● Work to be completed
From the watermark thread, print the passage between "Example input for" and "message is seen?", inclusive.

● Provided text

0

Is it possible to clear the current watermark in a DataStream?

Example input for a month-long watermark with no allowed lateness:

[
  { timestamp: '10/2018' },
  { timestamp: '11/2018' },
  { timestamp: '11/2018', clearState: true },
  { timestamp: '9/2018' }
]

Normally, the '9/2018' record would be thrown out as it is late. Is there a way to programmatically reset the watermark state when the clearState message is seen?

austin_ce
  • 1,063
  • 15
  • 28
  • What are you trying to achieve? Window state will get discarded as soon as the watermark as passed so even if you could reset the watermark you would still have lost their state. – gcandal Nov 06 '18 at 10:35

1 Answers1

1

Watermarks are not supposed to go backwards -- it's undefined what will happen, and in practice it's a bad idea. There are, however, various ways to accommodate late data.

If you are using the window API, Flink will clear any window state once the allowed lateness has expired for a window. If you want more control than this, consider using a ProcessFunction, which will allow/require you to manage state (and timers) explicitly.

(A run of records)
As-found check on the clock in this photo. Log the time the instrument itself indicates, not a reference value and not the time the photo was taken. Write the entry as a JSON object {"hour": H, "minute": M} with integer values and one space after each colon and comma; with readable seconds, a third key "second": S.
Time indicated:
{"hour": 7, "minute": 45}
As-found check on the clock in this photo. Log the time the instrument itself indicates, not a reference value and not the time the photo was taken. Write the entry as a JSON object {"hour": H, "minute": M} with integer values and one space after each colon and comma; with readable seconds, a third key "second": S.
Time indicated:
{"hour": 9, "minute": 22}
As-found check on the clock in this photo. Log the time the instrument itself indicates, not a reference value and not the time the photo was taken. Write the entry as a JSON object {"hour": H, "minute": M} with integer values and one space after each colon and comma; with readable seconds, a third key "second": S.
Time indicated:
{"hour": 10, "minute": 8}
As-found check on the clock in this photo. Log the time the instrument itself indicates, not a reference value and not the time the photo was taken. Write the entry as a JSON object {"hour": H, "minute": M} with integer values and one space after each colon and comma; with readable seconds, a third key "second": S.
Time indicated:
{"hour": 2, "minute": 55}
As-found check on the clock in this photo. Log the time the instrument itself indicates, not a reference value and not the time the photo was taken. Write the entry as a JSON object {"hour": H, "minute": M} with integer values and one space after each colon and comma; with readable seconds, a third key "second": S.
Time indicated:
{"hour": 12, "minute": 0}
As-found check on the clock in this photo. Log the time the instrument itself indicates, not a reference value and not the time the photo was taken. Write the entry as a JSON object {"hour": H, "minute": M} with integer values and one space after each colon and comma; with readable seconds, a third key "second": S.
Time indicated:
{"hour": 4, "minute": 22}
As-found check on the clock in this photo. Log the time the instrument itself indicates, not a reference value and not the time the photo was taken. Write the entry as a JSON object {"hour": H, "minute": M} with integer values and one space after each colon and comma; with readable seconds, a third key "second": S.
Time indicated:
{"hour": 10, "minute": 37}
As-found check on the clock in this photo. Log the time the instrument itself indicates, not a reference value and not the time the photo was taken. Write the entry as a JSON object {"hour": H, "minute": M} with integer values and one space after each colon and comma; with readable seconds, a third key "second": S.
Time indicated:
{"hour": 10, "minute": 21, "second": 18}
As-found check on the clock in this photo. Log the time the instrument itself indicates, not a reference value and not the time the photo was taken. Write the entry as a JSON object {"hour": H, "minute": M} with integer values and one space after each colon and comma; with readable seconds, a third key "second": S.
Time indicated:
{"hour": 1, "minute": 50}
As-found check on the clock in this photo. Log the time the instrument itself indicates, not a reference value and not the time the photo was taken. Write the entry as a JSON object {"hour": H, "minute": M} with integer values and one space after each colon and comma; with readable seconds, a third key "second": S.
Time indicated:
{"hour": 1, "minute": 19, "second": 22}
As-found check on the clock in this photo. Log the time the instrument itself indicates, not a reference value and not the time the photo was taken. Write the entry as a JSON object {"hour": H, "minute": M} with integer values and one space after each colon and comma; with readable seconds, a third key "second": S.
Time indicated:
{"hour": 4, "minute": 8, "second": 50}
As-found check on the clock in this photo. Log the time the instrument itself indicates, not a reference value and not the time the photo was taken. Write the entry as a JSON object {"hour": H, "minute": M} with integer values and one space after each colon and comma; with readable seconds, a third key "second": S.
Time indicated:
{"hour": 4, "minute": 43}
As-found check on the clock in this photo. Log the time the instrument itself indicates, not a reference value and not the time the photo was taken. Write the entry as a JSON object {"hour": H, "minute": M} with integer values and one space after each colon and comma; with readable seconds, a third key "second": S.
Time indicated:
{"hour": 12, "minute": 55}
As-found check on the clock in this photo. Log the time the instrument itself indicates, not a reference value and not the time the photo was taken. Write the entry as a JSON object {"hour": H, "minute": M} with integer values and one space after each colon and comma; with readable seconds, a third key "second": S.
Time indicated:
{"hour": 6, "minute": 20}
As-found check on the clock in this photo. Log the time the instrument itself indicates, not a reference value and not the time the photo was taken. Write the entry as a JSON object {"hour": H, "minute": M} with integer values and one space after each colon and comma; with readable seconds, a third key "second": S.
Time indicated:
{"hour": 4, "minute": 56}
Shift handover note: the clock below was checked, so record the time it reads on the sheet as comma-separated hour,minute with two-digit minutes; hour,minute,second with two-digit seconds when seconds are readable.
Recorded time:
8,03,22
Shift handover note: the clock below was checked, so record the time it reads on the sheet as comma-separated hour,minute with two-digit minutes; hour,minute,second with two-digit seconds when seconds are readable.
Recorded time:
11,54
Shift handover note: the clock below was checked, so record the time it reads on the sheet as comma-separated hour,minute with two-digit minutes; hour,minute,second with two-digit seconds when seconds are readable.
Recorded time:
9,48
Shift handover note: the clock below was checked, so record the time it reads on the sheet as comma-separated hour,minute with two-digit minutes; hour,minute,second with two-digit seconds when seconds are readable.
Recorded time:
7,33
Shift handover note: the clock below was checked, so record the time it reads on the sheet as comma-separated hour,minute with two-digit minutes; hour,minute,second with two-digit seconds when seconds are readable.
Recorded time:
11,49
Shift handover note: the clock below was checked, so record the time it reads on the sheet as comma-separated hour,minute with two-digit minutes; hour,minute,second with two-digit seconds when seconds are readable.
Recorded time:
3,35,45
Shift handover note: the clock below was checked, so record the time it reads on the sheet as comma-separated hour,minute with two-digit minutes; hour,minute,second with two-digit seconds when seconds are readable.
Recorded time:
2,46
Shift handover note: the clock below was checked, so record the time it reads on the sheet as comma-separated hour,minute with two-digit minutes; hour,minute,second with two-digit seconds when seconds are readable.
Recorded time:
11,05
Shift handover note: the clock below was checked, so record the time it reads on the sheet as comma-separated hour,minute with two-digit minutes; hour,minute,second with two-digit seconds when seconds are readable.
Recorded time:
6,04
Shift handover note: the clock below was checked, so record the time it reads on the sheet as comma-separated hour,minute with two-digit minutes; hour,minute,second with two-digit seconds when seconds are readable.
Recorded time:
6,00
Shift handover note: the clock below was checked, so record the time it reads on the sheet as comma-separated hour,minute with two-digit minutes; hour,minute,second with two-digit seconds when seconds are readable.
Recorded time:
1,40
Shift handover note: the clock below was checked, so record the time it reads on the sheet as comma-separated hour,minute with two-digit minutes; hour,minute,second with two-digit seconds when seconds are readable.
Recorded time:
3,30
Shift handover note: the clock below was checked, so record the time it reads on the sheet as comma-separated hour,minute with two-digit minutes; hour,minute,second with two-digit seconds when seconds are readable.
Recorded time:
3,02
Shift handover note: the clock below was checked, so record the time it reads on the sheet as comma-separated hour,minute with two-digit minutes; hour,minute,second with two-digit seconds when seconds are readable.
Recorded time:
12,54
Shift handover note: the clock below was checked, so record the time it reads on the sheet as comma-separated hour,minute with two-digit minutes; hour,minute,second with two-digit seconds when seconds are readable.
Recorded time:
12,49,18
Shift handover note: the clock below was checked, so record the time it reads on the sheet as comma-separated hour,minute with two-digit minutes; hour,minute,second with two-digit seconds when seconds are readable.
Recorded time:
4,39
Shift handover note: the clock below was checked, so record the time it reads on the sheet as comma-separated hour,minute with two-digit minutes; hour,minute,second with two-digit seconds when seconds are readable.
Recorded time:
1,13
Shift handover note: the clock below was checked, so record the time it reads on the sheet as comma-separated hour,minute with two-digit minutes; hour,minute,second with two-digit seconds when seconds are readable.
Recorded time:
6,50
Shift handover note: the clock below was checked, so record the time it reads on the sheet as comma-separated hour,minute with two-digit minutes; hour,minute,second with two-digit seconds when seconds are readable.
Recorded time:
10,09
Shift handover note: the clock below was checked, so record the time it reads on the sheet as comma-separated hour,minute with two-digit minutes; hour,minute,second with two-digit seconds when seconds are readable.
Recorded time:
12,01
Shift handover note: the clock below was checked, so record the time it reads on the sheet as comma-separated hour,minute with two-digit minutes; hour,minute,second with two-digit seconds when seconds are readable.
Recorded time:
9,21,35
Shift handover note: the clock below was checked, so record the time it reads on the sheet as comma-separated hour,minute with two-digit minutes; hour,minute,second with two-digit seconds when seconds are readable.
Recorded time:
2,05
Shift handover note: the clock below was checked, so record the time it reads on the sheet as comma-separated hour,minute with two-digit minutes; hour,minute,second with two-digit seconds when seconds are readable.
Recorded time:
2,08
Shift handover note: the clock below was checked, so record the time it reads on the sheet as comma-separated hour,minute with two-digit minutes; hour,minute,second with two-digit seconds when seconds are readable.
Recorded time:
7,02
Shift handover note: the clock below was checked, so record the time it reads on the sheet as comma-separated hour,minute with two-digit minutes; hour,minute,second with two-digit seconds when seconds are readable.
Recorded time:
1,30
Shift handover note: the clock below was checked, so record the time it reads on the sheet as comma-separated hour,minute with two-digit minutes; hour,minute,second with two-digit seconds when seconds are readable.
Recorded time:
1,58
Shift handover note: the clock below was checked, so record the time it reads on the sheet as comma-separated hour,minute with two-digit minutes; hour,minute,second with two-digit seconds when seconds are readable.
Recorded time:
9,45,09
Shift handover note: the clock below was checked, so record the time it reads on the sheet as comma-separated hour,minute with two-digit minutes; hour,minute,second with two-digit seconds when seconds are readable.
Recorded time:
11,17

● Correct response
Example input for a month-long watermark with no allowed lateness:

[
  { timestamp: '10/2018' },
  { timestamp: '11/2018' },
  { timestamp: '11/2018', clearState: true },
  { timestamp: '9/2018' }
]

Normally, the '9/2018' record would be thrown out as it is late. Is there a way to programmatically reset the watermark state when the clearState message is seen?